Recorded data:
- Opening Delimiter -

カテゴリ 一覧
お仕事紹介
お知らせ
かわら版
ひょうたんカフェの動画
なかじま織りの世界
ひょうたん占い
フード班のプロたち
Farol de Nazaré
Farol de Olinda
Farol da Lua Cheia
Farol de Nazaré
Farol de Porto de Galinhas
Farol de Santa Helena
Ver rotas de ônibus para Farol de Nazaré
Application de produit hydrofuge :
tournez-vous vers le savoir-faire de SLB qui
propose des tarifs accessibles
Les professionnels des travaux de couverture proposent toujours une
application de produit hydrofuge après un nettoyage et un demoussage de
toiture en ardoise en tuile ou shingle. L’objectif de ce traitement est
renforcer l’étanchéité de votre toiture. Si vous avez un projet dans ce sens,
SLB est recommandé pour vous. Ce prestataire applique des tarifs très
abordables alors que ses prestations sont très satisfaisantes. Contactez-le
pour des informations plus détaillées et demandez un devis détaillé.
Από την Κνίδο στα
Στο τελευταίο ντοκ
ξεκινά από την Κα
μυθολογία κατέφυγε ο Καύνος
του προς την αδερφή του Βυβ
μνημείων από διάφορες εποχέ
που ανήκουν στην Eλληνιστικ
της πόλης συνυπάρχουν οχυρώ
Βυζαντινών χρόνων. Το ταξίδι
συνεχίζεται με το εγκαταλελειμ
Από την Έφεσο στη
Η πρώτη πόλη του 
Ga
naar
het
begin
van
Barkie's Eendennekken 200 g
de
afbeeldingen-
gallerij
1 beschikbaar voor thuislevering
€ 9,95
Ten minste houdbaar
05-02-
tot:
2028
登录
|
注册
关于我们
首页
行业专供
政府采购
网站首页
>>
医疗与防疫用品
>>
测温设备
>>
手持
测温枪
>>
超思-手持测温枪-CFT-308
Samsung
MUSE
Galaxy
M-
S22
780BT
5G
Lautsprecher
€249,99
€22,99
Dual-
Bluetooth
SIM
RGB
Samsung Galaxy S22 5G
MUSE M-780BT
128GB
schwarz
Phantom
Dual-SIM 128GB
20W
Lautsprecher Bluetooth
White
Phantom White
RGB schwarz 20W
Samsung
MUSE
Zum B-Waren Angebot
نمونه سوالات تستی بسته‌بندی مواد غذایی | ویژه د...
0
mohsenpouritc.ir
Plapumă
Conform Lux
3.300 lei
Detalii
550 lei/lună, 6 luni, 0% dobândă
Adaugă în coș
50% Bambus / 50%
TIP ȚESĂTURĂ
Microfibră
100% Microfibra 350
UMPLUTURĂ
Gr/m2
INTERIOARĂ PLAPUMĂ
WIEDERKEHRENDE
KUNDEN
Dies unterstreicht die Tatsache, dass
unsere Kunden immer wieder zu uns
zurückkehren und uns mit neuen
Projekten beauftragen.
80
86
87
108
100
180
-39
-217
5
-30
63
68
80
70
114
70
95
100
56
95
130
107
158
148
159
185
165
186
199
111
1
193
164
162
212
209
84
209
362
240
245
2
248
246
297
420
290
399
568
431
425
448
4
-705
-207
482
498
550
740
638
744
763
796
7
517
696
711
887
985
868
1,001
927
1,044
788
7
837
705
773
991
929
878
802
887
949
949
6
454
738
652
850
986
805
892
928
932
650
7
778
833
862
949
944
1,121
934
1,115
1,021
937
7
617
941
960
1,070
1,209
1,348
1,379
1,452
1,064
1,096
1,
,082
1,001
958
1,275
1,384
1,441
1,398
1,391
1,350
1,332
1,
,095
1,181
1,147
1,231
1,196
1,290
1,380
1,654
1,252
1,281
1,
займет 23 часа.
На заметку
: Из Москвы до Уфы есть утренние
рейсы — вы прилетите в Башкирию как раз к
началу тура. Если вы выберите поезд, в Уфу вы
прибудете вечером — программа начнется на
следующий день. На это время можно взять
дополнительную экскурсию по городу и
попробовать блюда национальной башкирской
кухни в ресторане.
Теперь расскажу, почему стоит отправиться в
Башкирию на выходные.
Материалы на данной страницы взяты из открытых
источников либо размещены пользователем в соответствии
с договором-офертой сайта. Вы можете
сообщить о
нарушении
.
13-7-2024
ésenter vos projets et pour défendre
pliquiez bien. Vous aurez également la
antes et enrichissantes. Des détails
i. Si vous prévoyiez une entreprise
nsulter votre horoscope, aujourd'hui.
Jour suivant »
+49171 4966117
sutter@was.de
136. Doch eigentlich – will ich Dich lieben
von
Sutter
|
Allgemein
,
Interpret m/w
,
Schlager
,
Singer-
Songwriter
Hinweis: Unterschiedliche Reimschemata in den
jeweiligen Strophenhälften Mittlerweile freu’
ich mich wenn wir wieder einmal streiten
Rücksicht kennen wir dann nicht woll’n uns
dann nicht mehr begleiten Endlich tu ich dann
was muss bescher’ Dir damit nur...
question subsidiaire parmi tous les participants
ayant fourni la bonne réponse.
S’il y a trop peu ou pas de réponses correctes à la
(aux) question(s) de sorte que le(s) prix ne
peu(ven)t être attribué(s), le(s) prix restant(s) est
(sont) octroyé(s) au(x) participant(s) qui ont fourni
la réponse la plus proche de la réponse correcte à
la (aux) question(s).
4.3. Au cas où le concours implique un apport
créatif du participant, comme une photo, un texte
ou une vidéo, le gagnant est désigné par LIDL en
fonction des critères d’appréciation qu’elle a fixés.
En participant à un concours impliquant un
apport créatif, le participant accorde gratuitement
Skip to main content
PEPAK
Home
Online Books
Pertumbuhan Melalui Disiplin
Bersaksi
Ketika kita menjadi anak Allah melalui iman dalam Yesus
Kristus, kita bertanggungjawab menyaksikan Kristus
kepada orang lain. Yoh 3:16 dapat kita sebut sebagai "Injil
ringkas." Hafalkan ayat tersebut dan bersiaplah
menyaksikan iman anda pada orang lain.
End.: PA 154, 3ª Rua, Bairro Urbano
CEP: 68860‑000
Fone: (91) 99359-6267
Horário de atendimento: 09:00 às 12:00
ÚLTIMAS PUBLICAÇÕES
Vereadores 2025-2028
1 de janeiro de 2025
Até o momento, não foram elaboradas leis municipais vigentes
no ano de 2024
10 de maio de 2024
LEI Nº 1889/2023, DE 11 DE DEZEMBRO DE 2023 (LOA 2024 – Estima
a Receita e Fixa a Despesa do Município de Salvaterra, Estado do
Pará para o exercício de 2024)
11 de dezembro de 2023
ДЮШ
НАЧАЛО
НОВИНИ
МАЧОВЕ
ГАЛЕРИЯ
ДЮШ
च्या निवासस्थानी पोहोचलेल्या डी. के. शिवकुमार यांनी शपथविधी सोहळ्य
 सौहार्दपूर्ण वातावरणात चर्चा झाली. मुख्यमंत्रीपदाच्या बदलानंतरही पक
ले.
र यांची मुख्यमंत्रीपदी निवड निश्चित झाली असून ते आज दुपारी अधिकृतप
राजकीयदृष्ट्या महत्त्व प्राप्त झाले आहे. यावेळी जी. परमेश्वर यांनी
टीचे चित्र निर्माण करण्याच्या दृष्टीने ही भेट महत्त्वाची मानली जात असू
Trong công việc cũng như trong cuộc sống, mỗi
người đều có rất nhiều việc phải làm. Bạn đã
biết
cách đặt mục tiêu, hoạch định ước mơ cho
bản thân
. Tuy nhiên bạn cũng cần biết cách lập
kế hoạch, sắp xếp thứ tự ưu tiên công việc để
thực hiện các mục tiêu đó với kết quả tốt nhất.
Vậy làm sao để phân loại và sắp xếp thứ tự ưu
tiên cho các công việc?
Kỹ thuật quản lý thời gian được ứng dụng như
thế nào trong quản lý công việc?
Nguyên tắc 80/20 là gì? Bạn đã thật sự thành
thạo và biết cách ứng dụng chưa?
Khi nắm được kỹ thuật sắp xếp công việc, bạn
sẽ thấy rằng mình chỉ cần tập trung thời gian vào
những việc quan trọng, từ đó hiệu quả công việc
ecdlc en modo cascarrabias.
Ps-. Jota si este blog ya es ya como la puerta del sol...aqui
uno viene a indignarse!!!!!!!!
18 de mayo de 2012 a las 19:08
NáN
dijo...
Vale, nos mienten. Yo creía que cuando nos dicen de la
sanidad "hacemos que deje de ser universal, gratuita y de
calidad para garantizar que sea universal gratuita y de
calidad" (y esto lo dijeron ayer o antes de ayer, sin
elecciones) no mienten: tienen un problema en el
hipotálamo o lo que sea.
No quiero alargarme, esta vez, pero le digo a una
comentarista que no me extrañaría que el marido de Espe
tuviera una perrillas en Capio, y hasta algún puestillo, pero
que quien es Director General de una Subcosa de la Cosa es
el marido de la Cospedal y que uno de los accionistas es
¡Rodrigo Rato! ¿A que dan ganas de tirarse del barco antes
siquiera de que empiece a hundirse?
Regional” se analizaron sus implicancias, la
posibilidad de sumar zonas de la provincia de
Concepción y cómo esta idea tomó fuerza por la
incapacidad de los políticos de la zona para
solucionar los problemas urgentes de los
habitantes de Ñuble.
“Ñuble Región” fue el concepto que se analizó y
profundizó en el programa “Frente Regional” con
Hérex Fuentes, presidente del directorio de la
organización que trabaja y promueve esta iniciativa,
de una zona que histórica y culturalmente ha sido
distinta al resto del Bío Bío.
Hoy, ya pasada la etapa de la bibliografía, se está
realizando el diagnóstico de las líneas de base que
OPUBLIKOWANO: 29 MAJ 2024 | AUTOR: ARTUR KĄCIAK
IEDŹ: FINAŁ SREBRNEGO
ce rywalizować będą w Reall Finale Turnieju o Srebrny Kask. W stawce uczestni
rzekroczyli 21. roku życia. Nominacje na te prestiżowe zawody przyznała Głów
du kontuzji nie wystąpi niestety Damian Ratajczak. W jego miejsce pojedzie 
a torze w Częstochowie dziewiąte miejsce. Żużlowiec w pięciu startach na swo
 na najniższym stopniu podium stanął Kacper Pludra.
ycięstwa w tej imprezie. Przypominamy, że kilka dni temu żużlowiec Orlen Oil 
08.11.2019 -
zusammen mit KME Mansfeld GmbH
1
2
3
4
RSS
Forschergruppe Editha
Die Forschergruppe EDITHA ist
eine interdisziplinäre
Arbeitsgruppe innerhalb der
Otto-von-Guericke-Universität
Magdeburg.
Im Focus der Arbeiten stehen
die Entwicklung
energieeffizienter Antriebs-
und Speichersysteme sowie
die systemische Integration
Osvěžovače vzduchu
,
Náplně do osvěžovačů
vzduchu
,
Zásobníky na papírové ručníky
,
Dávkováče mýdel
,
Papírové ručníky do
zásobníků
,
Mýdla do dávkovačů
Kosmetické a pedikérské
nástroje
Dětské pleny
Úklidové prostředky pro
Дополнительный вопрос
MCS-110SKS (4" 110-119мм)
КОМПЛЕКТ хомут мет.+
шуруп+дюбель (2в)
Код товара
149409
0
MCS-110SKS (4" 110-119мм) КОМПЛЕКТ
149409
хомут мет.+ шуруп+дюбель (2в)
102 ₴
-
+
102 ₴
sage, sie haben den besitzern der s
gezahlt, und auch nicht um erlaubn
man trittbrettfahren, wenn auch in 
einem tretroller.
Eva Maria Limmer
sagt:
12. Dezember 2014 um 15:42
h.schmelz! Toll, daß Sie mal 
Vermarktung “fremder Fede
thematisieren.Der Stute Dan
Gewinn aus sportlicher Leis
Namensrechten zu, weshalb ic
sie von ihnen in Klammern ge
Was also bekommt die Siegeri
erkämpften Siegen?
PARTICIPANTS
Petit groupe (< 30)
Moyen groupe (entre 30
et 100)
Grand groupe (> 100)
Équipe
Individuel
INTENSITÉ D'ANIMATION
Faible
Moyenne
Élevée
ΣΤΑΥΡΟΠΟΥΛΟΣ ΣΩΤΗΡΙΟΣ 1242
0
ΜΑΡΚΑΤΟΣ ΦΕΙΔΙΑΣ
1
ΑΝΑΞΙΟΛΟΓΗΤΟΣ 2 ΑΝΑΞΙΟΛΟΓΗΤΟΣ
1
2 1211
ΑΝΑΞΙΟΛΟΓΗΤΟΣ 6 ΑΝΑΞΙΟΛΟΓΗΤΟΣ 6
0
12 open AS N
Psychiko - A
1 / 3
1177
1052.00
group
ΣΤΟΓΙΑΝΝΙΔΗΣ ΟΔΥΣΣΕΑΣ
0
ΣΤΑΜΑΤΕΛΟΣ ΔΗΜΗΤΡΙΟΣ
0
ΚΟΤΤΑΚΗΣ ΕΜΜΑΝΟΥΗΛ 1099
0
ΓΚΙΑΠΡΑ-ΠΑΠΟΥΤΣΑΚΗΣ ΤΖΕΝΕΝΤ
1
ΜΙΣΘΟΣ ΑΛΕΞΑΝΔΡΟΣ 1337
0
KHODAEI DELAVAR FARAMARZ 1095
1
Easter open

- Closing Delimiter -

What you need to do :: Copy from the entries only those lines that hold the word "Farol".

Response box ::
Farol de Nazaré
Farol de Olinda
Farol da Lua Cheia
Farol de Nazaré
Farol de Porto de Galinhas
Farol de Santa Helena
Ver rotas de ônibus para Farol de Nazaré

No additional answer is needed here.